トイレが有名な TOTOだが、そのほかの住宅設備も広く展開している。そのひとつ、システムキッチン「THE CRASSO(ザ・クラッソ)」は、「明るい透明感」と「お手入れのしやすさ」で利用者から人気だ。理由は、キッチンのカウンター素材「クリスタルタウンター」にある。今回はクリスタルカウンターを使ったキッチンの製造工場に潜入。職人のこだわりが詰まったものづくりの現場を紹介する。
明るさと透明感で住まいの中心をデザインするキッチン「ザ・クラッソ」とは?
TOTOによると、生活スタイルの変化に伴い、近年キッチンは料理をするだけの独立空間から、家族の交流や団らんが生まれる場所として、リビングやダイニングと一体化して配置される傾向にあるという。そこで、TOTOは顧客の声として以前からあった「清潔さ」と「使いやすさ」のニーズに加えて、様々なリビング空間の中心に溶け込めるような「明るい空間」になるようなキッチンとして、ザ・クラッソを開発した。
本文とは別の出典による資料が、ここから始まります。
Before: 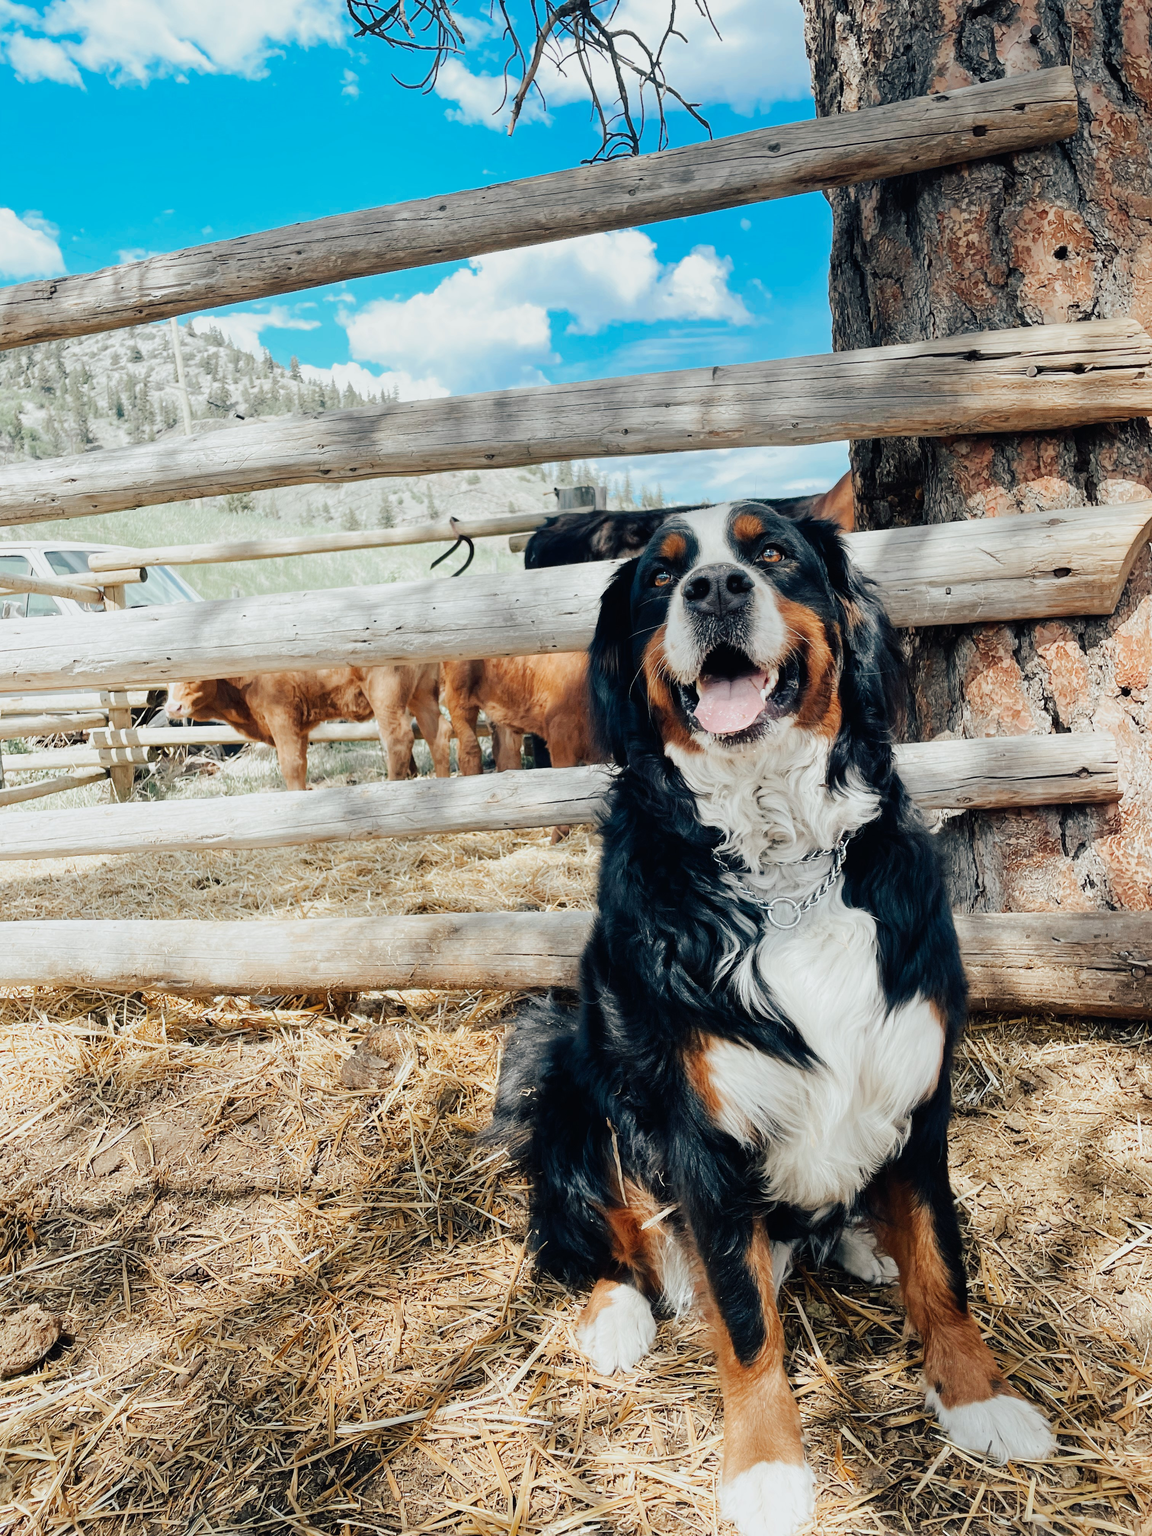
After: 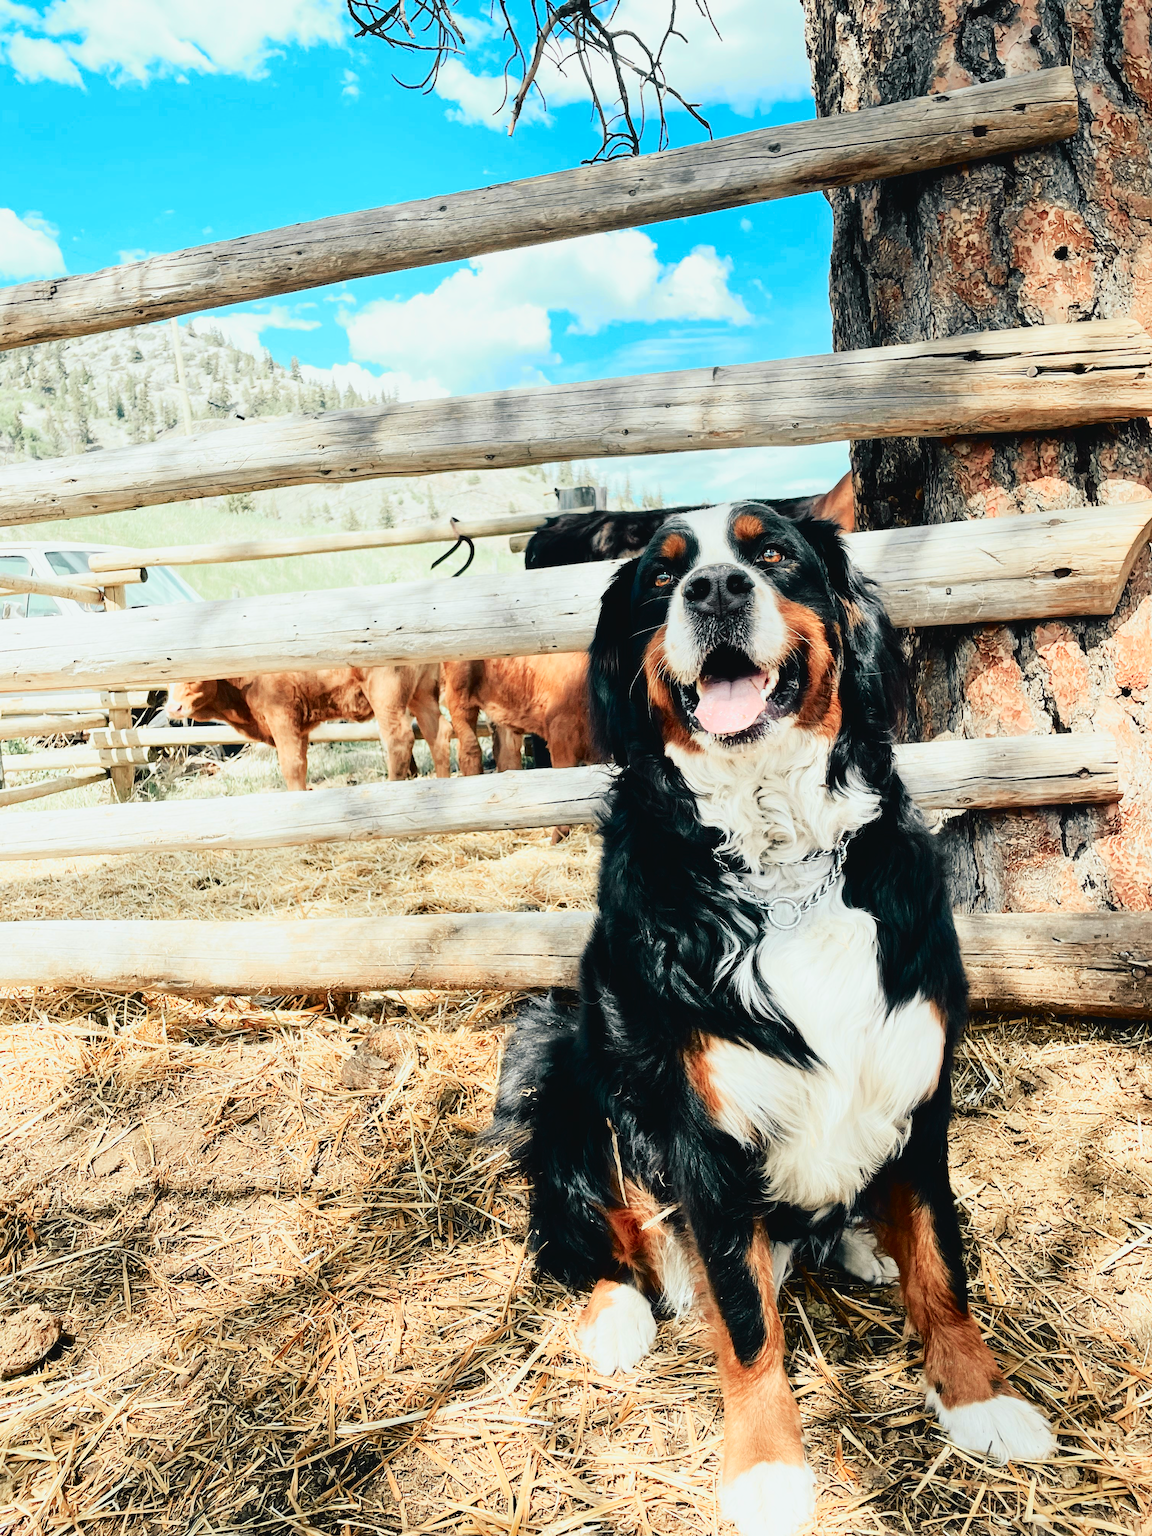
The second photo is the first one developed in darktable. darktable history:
tone curve: curves: ch0 [(0.003, 0.032) (0.037, 0.037) (0.149, 0.117) (0.297, 0.318) (0.41, 0.48) (0.541, 0.649) (0.722, 0.857) (0.875, 0.946) (1, 0.98)]; ch1 [(0, 0) (0.305, 0.325) (0.453, 0.437) (0.482, 0.474) (0.501, 0.498) (0.506, 0.503) (0.559, 0.576) (0.6, 0.635) (0.656, 0.707) (1, 1)]; ch2 [(0, 0) (0.323, 0.277) (0.408, 0.399) (0.45, 0.48) (0.499, 0.502) (0.515, 0.532) (0.573, 0.602) (0.653, 0.675) (0.75, 0.756) (1, 1)], color space Lab, independent channels, preserve colors none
ザ・クラッソの3つの特徴である「美しい」「使いやすい」「きれい」のうち、美しさの鍵を握るのがクリスタルカウンター。空間の光を取り込んで内側から柔らかく発光するような明るさをキッチンに提供する。
住宅素材の中では珍しい、ガラスのような透明カウンターはエポキシ樹脂という素材でできている。飛行機の翼にも使用される素材だ。強度や耐熱性のみならず、紫外線による変色にも耐えられるように独自開発のもと生まれた。カラー展開も柄入りを6色、無色を6色用意しているので、キッチンの扉素材や金属パーツを組み合わせて、住まい手の好みと調和する洗練された上質空間を作り上げられる。
美しいカウンターが生まれる訳は、光を追求した加工技術に
勝浦工場では、福岡県のTOTO豊前工場から送られてきたカウンター天板にシンク部品を取り付け、製品の形に仕上げて顧客の元に届けている。今回の見学では、最大の特徴である透明感あふれる明るさを実現するための技術、「バックコート加工」と「クリアエッジ仕上げ」、そして「すりガラス調仕上げ」が公開された。
シンク部品を取り付けたカウンター自体は無色で、光を取り込むことはできない。職人の手でカウンターの裏面にバックコートを均一に施すことで、内部に取り込んだ光を閉じ込めて反射するようになるのだ。
こちらのバックコート加工だが、素人が塗布すると機械を左右に動かす動作によって手の動きとともに、加工の厚さがばらついて縞模様になってしまうという。
また天板の角は、45度斜めにカットして面取りし、その後透明度を高めるために磨いて仕上げる。このクリアエッジ加工によって、天板の端に取り込んだ光が輝くラインが生まれるのだ。
最後に人の手によって、無色透明な天板をすりガラス調に仕上げている。人の手でカウンターの隅々まで光を照らして磨き上げることで、光が拡散するような独自の風合いに仕上げている。
小さな傷も逃さない、最終検査の細かさに脱帽!
完成品はその後に検査段階を経て、梱包して出荷される。検査の段階でも熟練の検査士の目がどんなに小さい傷やシミでも見逃さず、良品のみを顧客に届けているそうだ。
このほかにも、濡れたスポンジやアルコールを含んだ布でこするだけで汚れを落とせる特徴の実演なども体験。明るさと機能性に驚くとともに、TOTOのこだわりに納得する機会となった。
これまでの出荷では、対面型キッチンの約75%にクリスタルカウンターを搭載した実績があるとのこと。キッチンを中心とした明るい住まい――、夢が広がっていきそうだ。